I knew I was on the right side here. This was despite (or maybe because of ) the fact that no-one else from the organised “left” was there. ‘Shiraz’ has already given ample coverage to the extent to which the SWP/Respect -influenced “left” has sold the pass to organised religion, betraying and misrepresenting at least one hundred and sixty years of Marxist opposition to religious superstition.
From Cofton Park, the old bigot went on to Birmingham Oratory to beatify Cardinal Newman. Newman is on record as rejecting sainthood in advance, and also being (shall we say) somewhat non-committal on the question of papal infalibility: “I shall drink – to the Pope, if you please, – still, to Conscience first, and to the Pope afterwards”, he said.
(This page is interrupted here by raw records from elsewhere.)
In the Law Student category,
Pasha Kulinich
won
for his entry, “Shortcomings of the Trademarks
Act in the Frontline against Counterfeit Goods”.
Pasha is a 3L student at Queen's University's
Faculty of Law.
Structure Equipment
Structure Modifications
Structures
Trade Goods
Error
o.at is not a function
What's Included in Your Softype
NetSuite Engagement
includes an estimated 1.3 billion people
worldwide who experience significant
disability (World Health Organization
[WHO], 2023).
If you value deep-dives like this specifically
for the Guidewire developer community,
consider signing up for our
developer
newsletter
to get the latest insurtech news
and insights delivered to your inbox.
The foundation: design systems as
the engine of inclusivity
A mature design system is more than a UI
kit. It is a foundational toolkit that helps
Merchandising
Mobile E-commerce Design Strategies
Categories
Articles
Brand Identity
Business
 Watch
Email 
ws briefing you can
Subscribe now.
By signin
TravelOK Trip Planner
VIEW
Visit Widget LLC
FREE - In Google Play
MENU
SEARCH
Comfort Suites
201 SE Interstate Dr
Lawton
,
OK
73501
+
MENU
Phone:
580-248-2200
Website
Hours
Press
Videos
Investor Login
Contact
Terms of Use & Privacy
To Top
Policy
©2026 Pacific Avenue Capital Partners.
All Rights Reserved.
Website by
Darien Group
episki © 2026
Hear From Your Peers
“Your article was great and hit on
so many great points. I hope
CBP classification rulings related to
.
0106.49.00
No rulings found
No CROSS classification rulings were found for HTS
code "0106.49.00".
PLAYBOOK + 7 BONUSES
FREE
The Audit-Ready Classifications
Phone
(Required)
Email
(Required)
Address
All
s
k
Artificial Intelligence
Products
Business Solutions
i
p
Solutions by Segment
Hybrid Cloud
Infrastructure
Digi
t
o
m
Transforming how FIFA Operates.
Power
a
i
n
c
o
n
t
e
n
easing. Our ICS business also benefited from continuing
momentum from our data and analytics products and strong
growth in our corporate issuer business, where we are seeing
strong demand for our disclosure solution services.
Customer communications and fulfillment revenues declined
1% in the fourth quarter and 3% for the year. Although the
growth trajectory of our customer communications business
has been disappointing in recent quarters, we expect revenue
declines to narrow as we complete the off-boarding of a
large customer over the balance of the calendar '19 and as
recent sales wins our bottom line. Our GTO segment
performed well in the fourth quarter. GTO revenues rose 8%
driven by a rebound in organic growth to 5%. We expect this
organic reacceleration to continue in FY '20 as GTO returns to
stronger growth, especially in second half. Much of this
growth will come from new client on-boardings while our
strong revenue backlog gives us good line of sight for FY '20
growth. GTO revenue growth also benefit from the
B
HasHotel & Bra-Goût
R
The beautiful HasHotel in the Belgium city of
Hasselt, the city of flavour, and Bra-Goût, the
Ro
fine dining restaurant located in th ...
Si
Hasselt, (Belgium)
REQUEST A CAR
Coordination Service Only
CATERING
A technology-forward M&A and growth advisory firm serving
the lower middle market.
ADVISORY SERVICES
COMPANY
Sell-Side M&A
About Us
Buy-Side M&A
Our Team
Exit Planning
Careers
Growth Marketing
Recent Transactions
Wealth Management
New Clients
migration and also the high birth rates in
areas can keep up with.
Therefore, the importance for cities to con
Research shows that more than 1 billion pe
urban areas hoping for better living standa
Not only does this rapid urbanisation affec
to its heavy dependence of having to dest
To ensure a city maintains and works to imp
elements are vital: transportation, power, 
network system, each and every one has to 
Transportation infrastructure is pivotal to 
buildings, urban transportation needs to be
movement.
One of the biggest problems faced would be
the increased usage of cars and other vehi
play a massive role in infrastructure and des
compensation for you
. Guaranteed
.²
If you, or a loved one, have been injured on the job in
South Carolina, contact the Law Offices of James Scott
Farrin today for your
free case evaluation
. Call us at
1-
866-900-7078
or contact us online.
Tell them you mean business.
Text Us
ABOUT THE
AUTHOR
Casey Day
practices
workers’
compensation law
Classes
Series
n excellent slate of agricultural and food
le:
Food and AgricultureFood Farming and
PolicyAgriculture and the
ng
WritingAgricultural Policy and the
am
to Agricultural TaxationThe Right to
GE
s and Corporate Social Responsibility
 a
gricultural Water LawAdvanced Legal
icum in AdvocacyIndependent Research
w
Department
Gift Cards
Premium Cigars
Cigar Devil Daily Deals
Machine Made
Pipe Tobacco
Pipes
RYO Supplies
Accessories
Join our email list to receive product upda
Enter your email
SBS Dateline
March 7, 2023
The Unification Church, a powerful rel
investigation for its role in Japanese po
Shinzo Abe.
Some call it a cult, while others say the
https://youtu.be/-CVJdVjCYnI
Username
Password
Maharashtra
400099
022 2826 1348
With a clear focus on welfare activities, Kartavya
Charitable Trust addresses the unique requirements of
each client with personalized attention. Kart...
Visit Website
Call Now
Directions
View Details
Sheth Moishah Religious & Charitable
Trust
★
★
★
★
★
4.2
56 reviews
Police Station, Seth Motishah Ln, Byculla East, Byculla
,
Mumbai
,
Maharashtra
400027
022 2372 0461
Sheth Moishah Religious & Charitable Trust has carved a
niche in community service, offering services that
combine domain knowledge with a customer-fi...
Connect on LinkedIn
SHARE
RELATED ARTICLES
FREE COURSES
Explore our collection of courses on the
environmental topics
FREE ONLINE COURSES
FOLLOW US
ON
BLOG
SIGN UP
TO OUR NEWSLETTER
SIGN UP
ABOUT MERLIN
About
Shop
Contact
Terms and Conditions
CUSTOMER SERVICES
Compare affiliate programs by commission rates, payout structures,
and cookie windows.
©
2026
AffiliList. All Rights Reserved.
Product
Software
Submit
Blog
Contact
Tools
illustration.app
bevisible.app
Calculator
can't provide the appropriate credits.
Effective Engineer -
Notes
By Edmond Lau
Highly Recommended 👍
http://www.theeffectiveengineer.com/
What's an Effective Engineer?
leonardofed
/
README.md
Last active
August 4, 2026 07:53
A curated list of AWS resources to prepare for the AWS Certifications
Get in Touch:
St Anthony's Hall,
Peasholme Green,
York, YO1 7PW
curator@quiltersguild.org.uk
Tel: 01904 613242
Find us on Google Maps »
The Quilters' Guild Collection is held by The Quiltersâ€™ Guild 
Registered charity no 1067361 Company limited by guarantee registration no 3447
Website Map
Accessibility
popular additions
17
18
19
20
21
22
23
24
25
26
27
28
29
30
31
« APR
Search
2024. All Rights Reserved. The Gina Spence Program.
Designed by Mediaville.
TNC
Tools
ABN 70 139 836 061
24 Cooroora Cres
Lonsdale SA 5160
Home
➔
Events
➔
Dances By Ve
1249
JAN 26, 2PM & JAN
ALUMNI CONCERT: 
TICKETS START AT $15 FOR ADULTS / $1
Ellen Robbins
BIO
In fact, there is a delicious postscript to Newman’s story. He was virtually “married” to the Reverend Father Ambrose St. John (1815 – 24 May 1875) and when his own time came, insisted upon being buried with him. Whether the two were actually what we’d today call “gay” in a physical sense, cannot of course, be known. What is beyond doubt is that the two loved each other, and that Newman wished to be buried with his friend/companion – which he was.
But here’s a strange thing: when the whole “beatification” business started back in 2008, the left-footers decided to “transfer” Newman’s remains away from the grave he shared with Ambrose in Rednal, Birmingham. Well, they opened the grave and found…nothing. No corpse, no bones: nothing.
According to the official pamphlet I was given at the Cofton Park gig, the explanation for this is that “the coffin was wooden and the burial took place at a damp site.”
But that is not the true explanation; this is:
“On a wet October day in 2008, an assortment of priests and grave-diggers arrived at the cemetery in Rednal, armed with shovels and a mechanical digger. They planned to transfer Newman’s remains to a tomb back at his church in Birmingham. Nothing was found except the brass name-plate and a few bits of rotten wood. A solution to the mystery was discovered in the archives of the Birmingham Post. A journalist at the burial reported that, on Newman’s orders, the grave was filled with compost to hasten decomposition.”